Custody Parole

Context:  The Delhi High Court granted six ­hour custody parole to national coordinator of the now ­banned Popular Front of India (PFI). About Parole:
  • Parole is a conditional release of a prisoner who has served part of the period for which he was condemned to jail.
  • The release is conditional, usually subject to behaviour, and requires periodic reporting to the authorities for a set period of time. Parole is considered a reformative process.
  • Parole may be denied to a prisoner even when he makes out a sufficient case, if the competent authority is satisfied that releasing the convict would not be in the interest of society.
  • In Sunil Fulchand Shah v. Union of India (2000), the Supreme Court said explicitly that parole does not amount to suspension of sentence.
  • In Election Commission of India vs.
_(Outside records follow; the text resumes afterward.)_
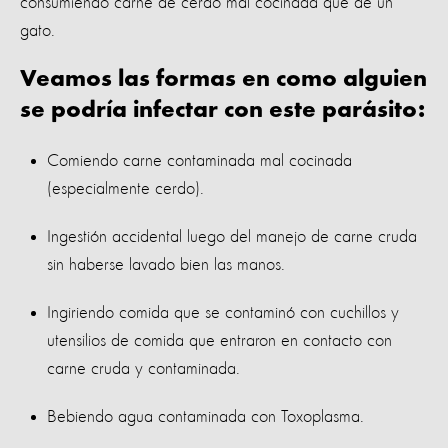
consumiendo carne de cerdo mal cocinada que de un
gato.
Veamos las formas en como alguien
se podría infectar con este parásito:
Comiendo carne contaminada mal cocinada
(especialmente cerdo).
Ingestión accidental luego del manejo de carne cruda
sin haberse lavado bien las manos.
Ingiriendo comida que se contaminó con cuchillos y
utensilios de comida que entraron en contacto con
carne cruda y contaminada.
Bebiendo agua contaminada con Toxoplasma.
Mukhtar Ansari (2017) case, the Delhi High Court declared that custody parole cannot be used as a substitute for bail and cannot be extended for long periods of time or for daily visits.
Custody Parole or Emergency Parole:
  • Custody parole is provided in emergency situations.
  • Except for foreigners and those serving death sentences, all convicted persons may be eligible for emergency parole for 14 days for reasons such as the death of a family member and the marriage of a family member.
Regular Parole:
  • Except in exceptional circumstances, offenders who have served at least one year in prison are eligible for regular parole for a maximum of one month.
Eligibility for the Grant of Parole:
  • A convict must have served at least one year in jail, excluding any time spent in remission.
  • The prisoner’s behaviour had to be uniformly good.
  • The criminal should not have committed any crimes during the period of parole if it was granted previously.
  • A minimum of six months should have passed since the previous parole was terminated.